[Source data]
◆ ◆ ◆ ◆

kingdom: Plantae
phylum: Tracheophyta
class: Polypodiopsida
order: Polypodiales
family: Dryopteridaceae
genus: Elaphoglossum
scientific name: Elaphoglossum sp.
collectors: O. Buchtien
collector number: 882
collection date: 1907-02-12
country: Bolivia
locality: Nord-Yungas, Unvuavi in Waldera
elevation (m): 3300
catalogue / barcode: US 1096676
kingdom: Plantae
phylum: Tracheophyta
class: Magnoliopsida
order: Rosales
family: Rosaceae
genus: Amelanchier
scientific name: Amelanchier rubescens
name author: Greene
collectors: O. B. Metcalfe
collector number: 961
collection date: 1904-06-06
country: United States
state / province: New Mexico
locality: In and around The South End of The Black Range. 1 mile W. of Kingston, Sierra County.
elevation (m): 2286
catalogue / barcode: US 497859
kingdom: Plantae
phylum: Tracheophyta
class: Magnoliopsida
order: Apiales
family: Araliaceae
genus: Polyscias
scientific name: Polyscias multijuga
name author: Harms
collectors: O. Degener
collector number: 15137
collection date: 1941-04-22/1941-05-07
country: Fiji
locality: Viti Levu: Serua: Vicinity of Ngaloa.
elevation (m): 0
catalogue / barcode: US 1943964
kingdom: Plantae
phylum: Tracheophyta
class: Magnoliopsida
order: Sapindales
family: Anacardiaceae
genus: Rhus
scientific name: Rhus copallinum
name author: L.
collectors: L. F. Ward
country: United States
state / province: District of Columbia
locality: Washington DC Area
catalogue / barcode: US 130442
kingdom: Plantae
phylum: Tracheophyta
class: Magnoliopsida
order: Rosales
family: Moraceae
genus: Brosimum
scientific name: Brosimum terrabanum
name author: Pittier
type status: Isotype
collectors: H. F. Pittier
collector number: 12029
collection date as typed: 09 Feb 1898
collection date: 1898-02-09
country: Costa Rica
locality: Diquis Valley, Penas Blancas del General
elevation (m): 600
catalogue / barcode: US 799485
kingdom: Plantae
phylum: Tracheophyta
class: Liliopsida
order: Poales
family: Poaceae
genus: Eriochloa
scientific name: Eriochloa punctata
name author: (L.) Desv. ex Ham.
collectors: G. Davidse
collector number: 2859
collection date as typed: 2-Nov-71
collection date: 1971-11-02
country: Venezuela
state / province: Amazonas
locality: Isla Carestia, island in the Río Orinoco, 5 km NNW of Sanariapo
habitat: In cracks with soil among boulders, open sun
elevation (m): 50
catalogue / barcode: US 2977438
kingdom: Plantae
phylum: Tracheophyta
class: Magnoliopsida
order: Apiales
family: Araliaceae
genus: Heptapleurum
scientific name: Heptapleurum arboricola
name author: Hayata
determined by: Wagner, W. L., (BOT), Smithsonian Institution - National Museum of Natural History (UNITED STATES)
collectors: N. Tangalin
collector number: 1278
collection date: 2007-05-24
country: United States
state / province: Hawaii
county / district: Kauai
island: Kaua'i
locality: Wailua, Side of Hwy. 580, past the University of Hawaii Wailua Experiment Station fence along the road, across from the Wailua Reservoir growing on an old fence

◆ ◆ ◆ ◆

Count the lines of the data above that contain the word "collection". Reply with the number alone.

8